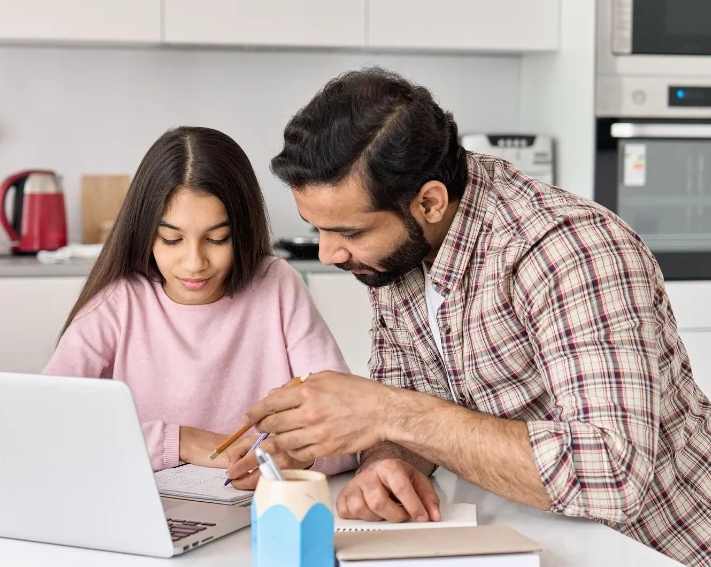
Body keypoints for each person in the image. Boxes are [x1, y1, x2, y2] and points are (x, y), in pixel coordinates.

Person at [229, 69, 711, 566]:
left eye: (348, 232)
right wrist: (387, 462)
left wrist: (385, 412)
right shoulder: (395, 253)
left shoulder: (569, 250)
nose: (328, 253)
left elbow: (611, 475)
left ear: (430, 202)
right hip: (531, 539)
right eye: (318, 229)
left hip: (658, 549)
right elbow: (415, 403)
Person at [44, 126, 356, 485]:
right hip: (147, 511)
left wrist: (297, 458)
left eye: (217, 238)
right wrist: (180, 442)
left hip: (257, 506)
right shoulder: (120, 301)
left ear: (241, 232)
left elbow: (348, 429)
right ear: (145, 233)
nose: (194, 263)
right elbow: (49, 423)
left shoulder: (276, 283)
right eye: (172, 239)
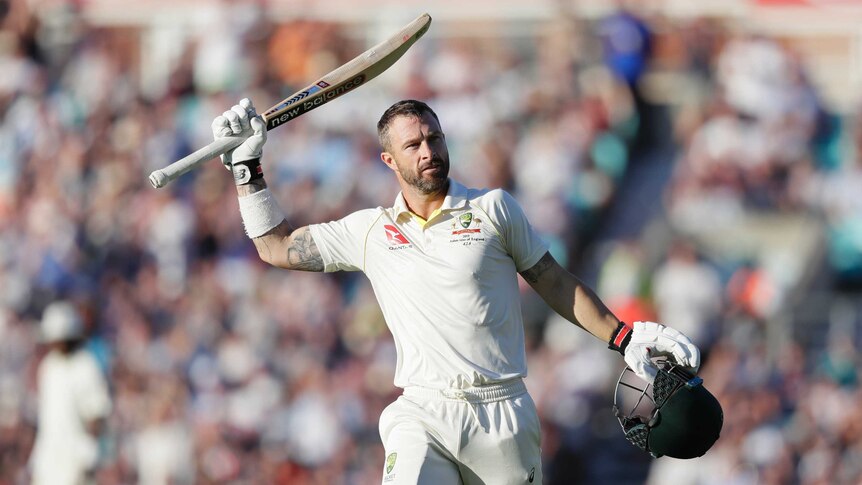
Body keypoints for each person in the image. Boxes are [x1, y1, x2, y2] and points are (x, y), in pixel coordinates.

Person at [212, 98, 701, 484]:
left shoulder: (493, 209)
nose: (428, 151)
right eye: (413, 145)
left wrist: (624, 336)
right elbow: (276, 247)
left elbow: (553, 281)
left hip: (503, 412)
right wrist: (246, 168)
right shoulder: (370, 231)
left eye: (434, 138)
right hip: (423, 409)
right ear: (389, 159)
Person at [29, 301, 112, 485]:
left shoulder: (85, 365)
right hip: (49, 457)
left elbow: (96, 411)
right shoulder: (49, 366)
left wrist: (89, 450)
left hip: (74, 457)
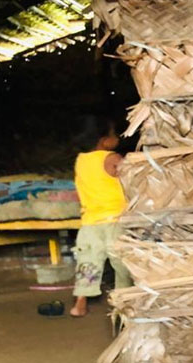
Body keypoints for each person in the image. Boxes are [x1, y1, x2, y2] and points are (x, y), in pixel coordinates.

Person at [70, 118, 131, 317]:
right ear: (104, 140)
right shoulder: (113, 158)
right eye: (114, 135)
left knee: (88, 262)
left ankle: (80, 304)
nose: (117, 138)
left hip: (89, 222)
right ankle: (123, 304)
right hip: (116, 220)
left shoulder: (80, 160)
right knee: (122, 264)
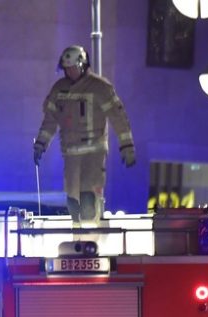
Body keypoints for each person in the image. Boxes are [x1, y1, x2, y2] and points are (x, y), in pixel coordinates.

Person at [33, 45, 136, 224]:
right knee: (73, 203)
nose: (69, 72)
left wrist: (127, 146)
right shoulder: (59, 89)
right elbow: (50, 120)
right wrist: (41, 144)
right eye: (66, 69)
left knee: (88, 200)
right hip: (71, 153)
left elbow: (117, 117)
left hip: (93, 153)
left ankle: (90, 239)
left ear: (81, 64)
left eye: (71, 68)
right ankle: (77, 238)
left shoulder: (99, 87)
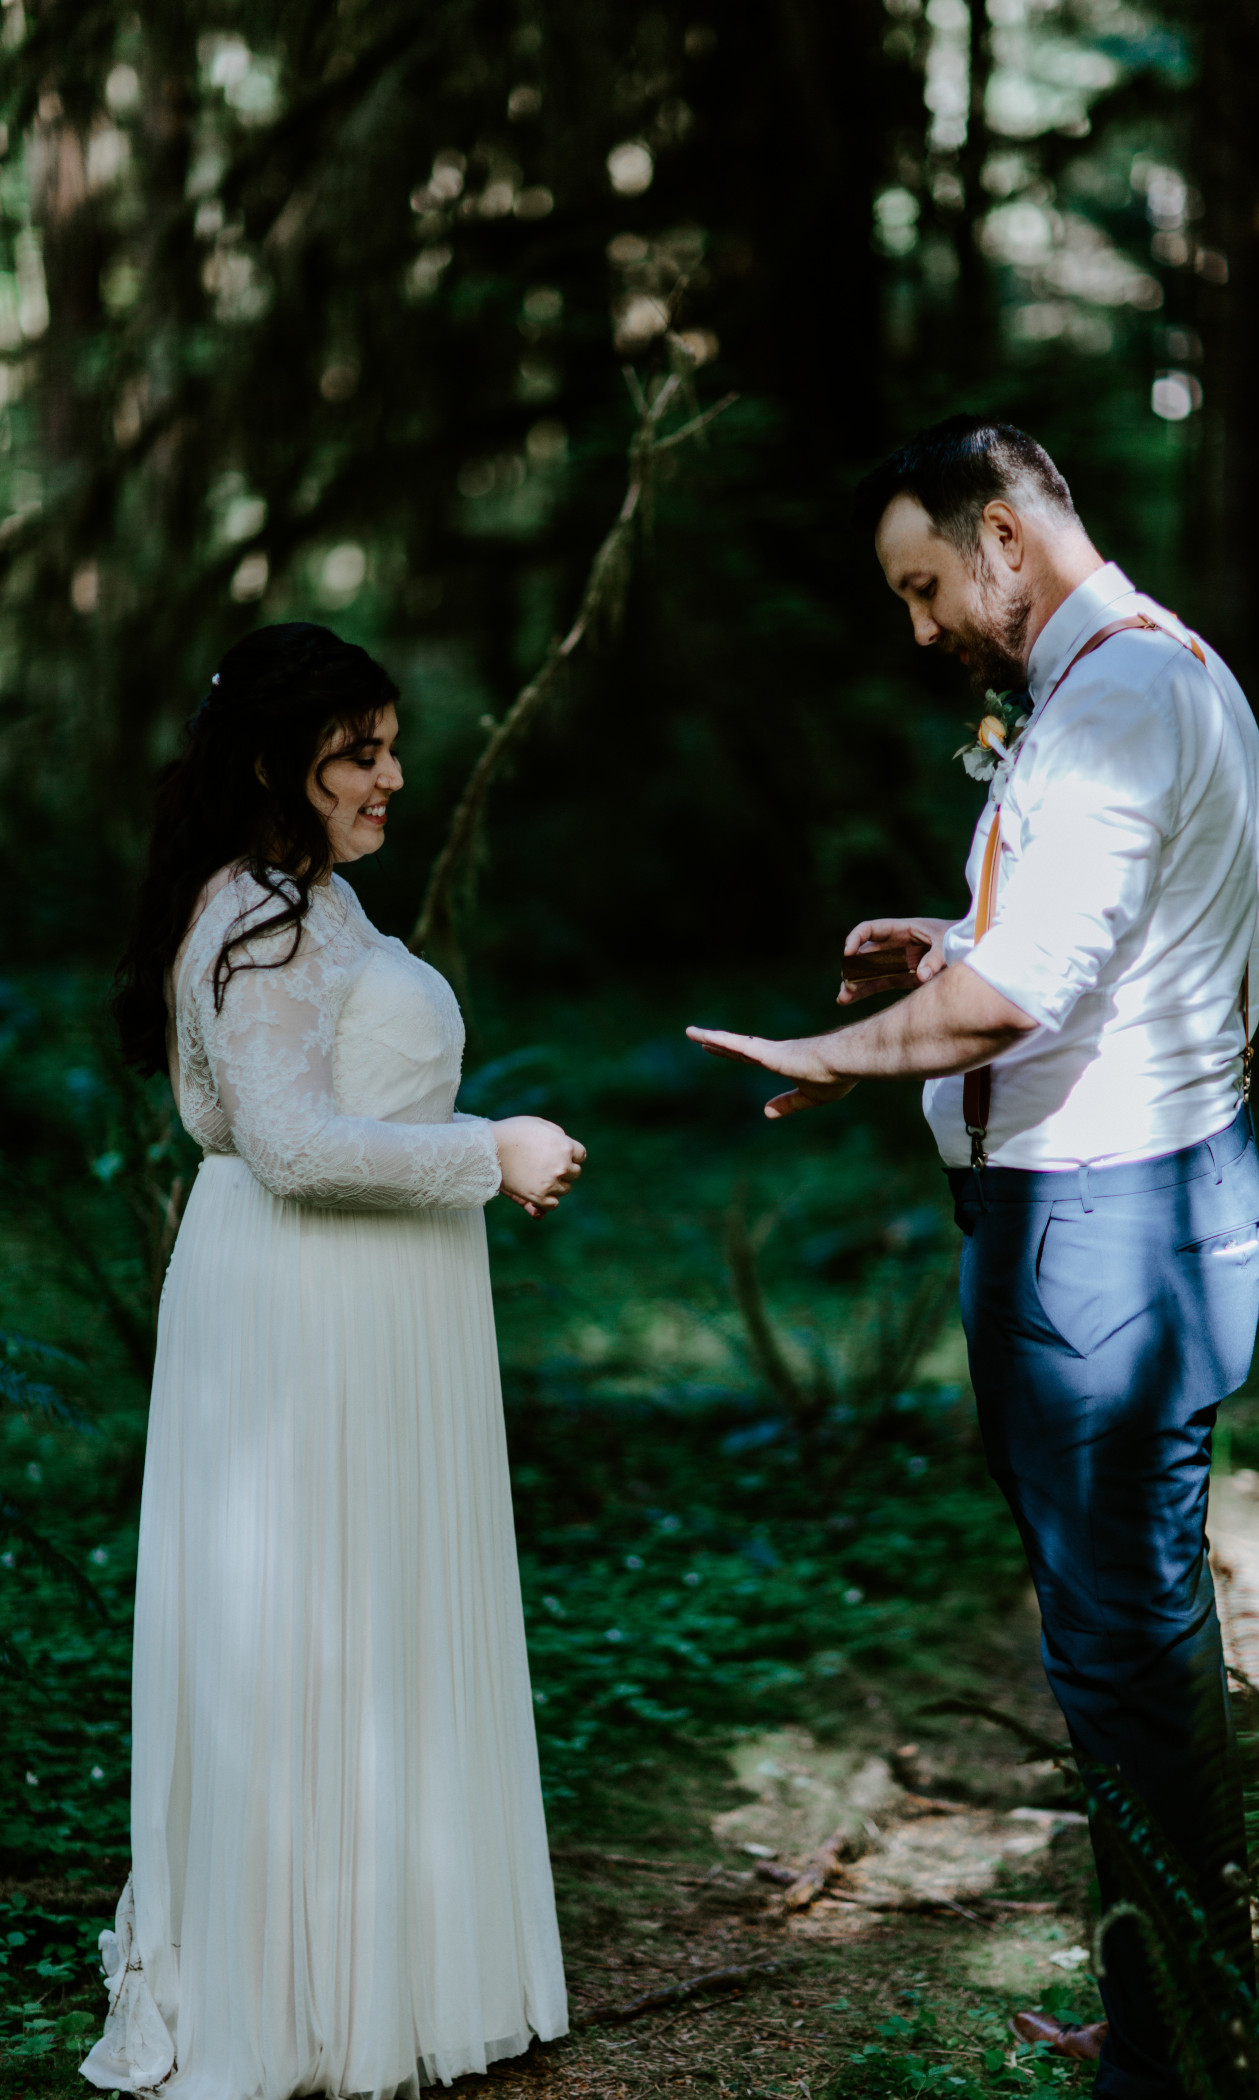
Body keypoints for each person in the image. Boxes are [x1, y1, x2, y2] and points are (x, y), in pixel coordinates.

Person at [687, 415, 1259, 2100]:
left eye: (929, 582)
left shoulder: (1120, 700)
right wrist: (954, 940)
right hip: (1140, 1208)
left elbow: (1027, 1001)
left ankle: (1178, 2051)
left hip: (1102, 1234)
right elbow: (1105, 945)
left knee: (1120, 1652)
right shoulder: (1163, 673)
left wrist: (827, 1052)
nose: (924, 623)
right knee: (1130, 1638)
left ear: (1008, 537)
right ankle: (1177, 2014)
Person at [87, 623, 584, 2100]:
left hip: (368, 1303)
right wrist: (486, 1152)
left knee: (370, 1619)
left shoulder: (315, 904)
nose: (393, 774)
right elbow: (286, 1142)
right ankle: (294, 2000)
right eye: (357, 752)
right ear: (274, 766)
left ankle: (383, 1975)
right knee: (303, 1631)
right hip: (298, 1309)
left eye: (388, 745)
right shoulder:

• **About this task**:
Write out all the entries word for word, but skip any images.

• **Solved exercise**:
Body keypoints for each person in the image. Boxes are [x1, y1, x2, y2] and points are (x, y), in pixel coordinates.

Person at [229, 69, 711, 566]:
left eye: (348, 232)
right wrist: (387, 462)
left wrist: (385, 412)
right shoulder: (395, 253)
left shoulder: (569, 250)
nose: (328, 253)
left elbow: (611, 475)
left ear: (430, 202)
right hip: (531, 539)
right eye: (318, 229)
left hip: (658, 549)
right elbow: (415, 403)
Person at [44, 126, 356, 485]:
right hip: (147, 511)
left wrist: (297, 458)
left eye: (217, 238)
right wrist: (180, 442)
left hip: (257, 506)
right shoulder: (120, 301)
left ear: (241, 232)
left elbow: (348, 429)
right ear: (145, 233)
nose: (194, 263)
right elbow: (49, 423)
left shoulder: (276, 283)
right eye: (172, 239)
Body keypoints for each person in the image. Boxes are [x1, y1, x2, y2] and points are (x, y), in pixel coordinates.

Person at [212, 98, 701, 484]:
left shoulder: (493, 209)
nose: (428, 151)
right eye: (413, 145)
left wrist: (624, 336)
right elbow: (276, 247)
left elbow: (553, 281)
left hip: (503, 412)
right wrist: (246, 168)
right shoulder: (370, 231)
left eye: (434, 138)
right hip: (423, 409)
right ear: (389, 159)
Person at [29, 301, 112, 485]:
left shoulder: (85, 365)
right hip: (49, 457)
left elbow: (96, 411)
right shoulder: (49, 366)
left wrist: (89, 450)
left hip: (74, 457)
Body keypoints for each person in the image. Boxes are [x1, y1, x2, y2] and points are (x, y), in pixel coordinates.

Person at [70, 118, 131, 317]:
right ear: (104, 140)
right shoulder: (113, 158)
right eye: (114, 135)
left knee: (88, 262)
left ankle: (80, 304)
nose: (117, 138)
left hip: (89, 222)
right ankle: (123, 304)
right hip: (116, 220)
left shoulder: (80, 160)
right knee: (122, 264)
Body keypoints for each person in the image. Boxes are [x1, y1, x2, y2] and points are (x, y), in pixel coordinates.

Person at [33, 45, 136, 224]:
right knee: (73, 203)
nose: (69, 72)
left wrist: (127, 146)
right shoulder: (59, 89)
right elbow: (50, 120)
right wrist: (41, 144)
right eye: (66, 69)
left knee: (88, 200)
right hip: (71, 153)
left elbow: (117, 117)
left hip: (93, 153)
left ankle: (90, 239)
left ear: (81, 64)
left eye: (71, 68)
right ankle: (77, 238)
left shoulder: (99, 87)
Body keypoints for each person in the image. Boxes are [x1, y1, x2, y2] and points are (x, y), in pixel coordinates.

Person at [687, 415, 1259, 2100]:
left eye: (929, 582)
left shoulder: (1120, 700)
right wrist: (954, 940)
right hip: (1140, 1208)
left elbow: (1027, 1001)
left ankle: (1178, 2051)
left hip: (1102, 1234)
right elbow: (1105, 945)
left knee: (1120, 1652)
right shoulder: (1163, 673)
left wrist: (827, 1052)
nose: (924, 623)
right knee: (1130, 1638)
left ear: (1008, 537)
right ankle: (1177, 2014)
Person at [87, 623, 584, 2100]:
left hip: (368, 1303)
right wrist: (486, 1152)
left knee: (370, 1619)
left shoulder: (315, 904)
nose: (393, 774)
right elbow: (286, 1142)
right ankle: (294, 2000)
right eye: (357, 752)
right ear: (274, 766)
left ankle: (383, 1975)
right knee: (303, 1631)
right hip: (298, 1309)
left eye: (388, 745)
right shoulder:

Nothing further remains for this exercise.